Secretary Condoleezza Rice
Treaty Room
Washington, DC
January 9, 2009

SECRETARY RICE: I promised I would come back and take some questions because I did not want to take Gaza questions during the Georgian (inaudible).

QUESTION: Madame Secretary?


QUESTION: Why should the – why should the U.S. abstention on the Gaza resolution not being taken as ambivalence about the terms?

SECRETARY RICE: The U.S. abstention was principally because we believed that it would have been useful to have a little bit more time for the Mubarak initiative to mature. There was, in fact, just yesterday, a delegation from Israel to Egypt. And because sustainability and durability is so important for this ceasefire, knowing better the terms of durability is very critical. And we are working to support the Mubarak initiative, including offering to do whatever we can to help with the smuggling and the illegal arms trafficking. And so it was simply believed that this might have been a little premature.

But for the Council to address that there should be a condemnation of all acts of terrorism, we thought was an important feature. For the Council to express that a ceasefire, while there’s a desire for an immediate ceasefire, it needs to be a durable ceasefire and one that will be fully respected. For the Council to express that this all began with the refusal of Hamas to actually extend the tahadiya that Egypt had negotiated before, we thought these were important points, and given the situation in Gaza, that it was acceptable for the UN to speak.

What to do
A. Retype every line of the bounding box listing below, leaving out the pictures.
B. Write what comes next in the Gaza press briefing transcript, picking up after its last sentence.

(Bounding box listing)
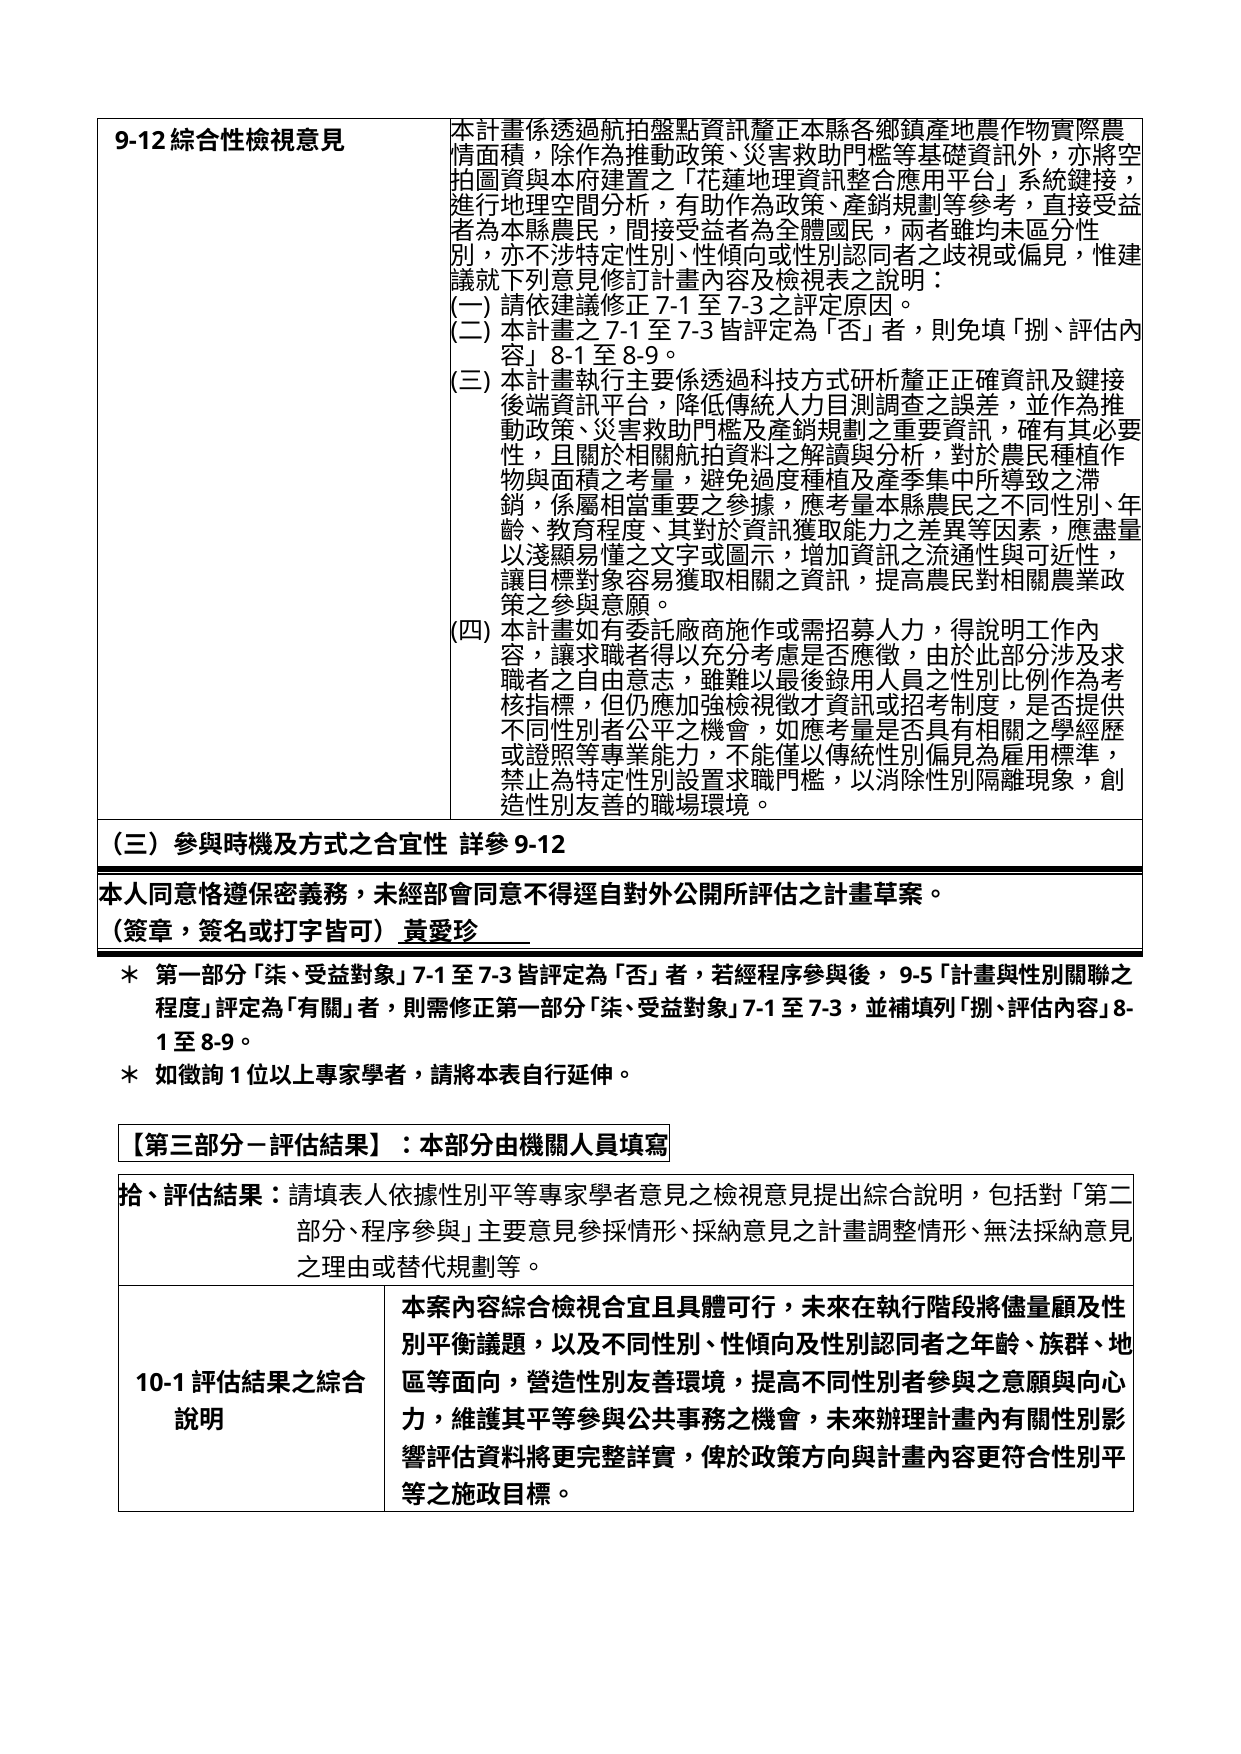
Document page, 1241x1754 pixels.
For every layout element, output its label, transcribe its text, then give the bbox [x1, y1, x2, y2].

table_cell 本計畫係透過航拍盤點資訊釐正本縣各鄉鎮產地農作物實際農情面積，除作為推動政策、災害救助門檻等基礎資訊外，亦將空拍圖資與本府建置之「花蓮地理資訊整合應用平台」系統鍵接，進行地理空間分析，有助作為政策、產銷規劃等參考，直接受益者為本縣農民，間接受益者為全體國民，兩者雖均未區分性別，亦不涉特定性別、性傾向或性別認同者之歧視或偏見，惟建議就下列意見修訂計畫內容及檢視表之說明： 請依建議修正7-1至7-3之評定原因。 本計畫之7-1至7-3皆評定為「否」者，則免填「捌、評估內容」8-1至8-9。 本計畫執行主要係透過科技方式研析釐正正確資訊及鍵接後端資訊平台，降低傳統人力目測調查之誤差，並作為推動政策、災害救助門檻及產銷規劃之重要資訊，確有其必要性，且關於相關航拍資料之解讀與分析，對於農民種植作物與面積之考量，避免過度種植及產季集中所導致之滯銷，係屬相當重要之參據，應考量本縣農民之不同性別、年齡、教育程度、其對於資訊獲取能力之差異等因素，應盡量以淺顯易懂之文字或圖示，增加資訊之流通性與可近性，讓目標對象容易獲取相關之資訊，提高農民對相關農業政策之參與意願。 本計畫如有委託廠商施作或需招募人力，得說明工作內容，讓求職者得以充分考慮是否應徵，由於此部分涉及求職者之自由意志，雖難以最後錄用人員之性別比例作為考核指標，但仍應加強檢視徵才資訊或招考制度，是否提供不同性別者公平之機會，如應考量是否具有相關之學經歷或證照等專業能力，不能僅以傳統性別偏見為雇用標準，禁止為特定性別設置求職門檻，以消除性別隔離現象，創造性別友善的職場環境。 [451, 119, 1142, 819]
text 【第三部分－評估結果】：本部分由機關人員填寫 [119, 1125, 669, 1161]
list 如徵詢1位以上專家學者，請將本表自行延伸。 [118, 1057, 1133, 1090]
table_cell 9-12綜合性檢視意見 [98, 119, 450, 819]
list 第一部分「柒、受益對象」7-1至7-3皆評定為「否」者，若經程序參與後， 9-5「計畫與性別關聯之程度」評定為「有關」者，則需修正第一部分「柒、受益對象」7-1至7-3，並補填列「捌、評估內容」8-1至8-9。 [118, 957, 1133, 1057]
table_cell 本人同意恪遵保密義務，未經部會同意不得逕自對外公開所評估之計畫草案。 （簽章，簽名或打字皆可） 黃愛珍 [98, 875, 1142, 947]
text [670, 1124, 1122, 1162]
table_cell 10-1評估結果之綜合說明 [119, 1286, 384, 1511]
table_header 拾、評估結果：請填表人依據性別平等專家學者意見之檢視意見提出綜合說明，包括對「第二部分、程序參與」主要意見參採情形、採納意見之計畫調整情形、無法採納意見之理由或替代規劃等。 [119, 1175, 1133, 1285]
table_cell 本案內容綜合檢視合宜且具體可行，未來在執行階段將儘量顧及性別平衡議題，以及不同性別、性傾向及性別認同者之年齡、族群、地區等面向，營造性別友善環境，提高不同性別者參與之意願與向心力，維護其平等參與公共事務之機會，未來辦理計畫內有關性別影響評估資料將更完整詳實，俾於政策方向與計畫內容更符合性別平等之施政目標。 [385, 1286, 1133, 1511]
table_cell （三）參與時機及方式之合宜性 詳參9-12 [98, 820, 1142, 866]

Answers
A.
Document page, 1241x1754 pixels.
For every layout element, output its label, transcribe its text, then give the bbox [x1, y1, x2, y2].

table_cell 本計畫係透過航拍盤點資訊釐正本縣各鄉鎮產地農作物實際農情面積，除作為推動政策、災害救助門檻等基礎資訊外，亦將空拍圖資與本府建置之「花蓮地理資訊整合應用平台」系統鍵接，進行地理空間分析，有助作為政策、產銷規劃等參考，直接受益者為本縣農民，間接受益者為全體國民，兩者雖均未區分性別，亦不涉特定性別、性傾向或性別認同者之歧視或偏見，惟建議就下列意見修訂計畫內容及檢視表之說明： 請依建議修正7-1至7-3之評定原因。 本計畫之7-1至7-3皆評定為「否」者，則免填「捌、評估內容」8-1至8-9。 本計畫執行主要係透過科技方式研析釐正正確資訊及鍵接後端資訊平台，降低傳統人力目測調查之誤差，並作為推動政策、災害救助門檻及產銷規劃之重要資訊，確有其必要性，且關於相關航拍資料之解讀與分析，對於農民種植作物與面積之考量，避免過度種植及產季集中所導致之滯銷，係屬相當重要之參據，應考量本縣農民之不同性別、年齡、教育程度、其對於資訊獲取能力之差異等因素，應盡量以淺顯易懂之文字或圖示，增加資訊之流通性與可近性，讓目標對象容易獲取相關之資訊，提高農民對相關農業政策之參與意願。 本計畫如有委託廠商施作或需招募人力，得說明工作內容，讓求職者得以充分考慮是否應徵，由於此部分涉及求職者之自由意志，雖難以最後錄用人員之性別比例作為考核指標，但仍應加強檢視徵才資訊或招考制度，是否提供不同性別者公平之機會，如應考量是否具有相關之學經歷或證照等專業能力，不能僅以傳統性別偏見為雇用標準，禁止為特定性別設置求職門檻，以消除性別隔離現象，創造性別友善的職場環境。 [451, 119, 1142, 819]
text 【第三部分－評估結果】：本部分由機關人員填寫 [119, 1125, 669, 1161]
list 如徵詢1位以上專家學者，請將本表自行延伸。 [118, 1057, 1133, 1090]
table_cell 9-12綜合性檢視意見 [98, 119, 450, 819]
list 第一部分「柒、受益對象」7-1至7-3皆評定為「否」者，若經程序參與後， 9-5「計畫與性別關聯之程度」評定為「有關」者，則需修正第一部分「柒、受益對象」7-1至7-3，並補填列「捌、評估內容」8-1至8-9。 [118, 957, 1133, 1057]
table_cell 本人同意恪遵保密義務，未經部會同意不得逕自對外公開所評估之計畫草案。 （簽章，簽名或打字皆可） 黃愛珍 [98, 875, 1142, 947]
text [670, 1124, 1122, 1162]
table_cell 10-1評估結果之綜合說明 [119, 1286, 384, 1511]
table_header 拾、評估結果：請填表人依據性別平等專家學者意見之檢視意見提出綜合說明，包括對「第二部分、程序參與」主要意見參採情形、採納意見之計畫調整情形、無法採納意見之理由或替代規劃等。 [119, 1175, 1133, 1285]
table_cell 本案內容綜合檢視合宜且具體可行，未來在執行階段將儘量顧及性別平衡議題，以及不同性別、性傾向及性別認同者之年齡、族群、地區等面向，營造性別友善環境，提高不同性別者參與之意願與向心力，維護其平等參與公共事務之機會，未來辦理計畫內有關性別影響評估資料將更完整詳實，俾於政策方向與計畫內容更符合性別平等之施政目標。 [385, 1286, 1133, 1511]
table_cell （三）參與時機及方式之合宜性 詳參9-12 [98, 820, 1142, 866]

B.
I just want to say one other thing. We also – and I expressed this to my colleagues – had reservations that no one would think that there was any equivalence being drawn here between Israel and Hamas. This is not like 1701 with Lebanon, where you had a member-state, Lebanon, and a member-state, Israel. Here, you have a terrorist organization and a member-state, Israel, and there isn’t any equivalence here. Israel was defending itself because of these rocket attacks, yet we are concerned about the suffering of the (inaudible) people, the humanitarian situation, and we’re doing everything we can to alleviate that as well.

QUESTION: Do you expect to (inaudible) to push along the Mubarak initiative?

QUESTION: (Inaudible.)

SECRETARY RICE: I don’t – I don’t have a timeframe (inaudible).

QUESTION: (Inaudible.)

SECRETARY RICE: It’s a very good security cooperation component, and we already had an extensive security cooperation (inaudible).

QUESTION: (Inaudible) the humanitarian obligations (inaudible)?

SECRETARY RICE: It is very difficult in a circumstance like Gaza, which is a very densely populated area. I might note it’s also an area in which Hamas participates in activities like human shields and using buildings that are not designated as military buildings to hide their fighters. So it’s hard.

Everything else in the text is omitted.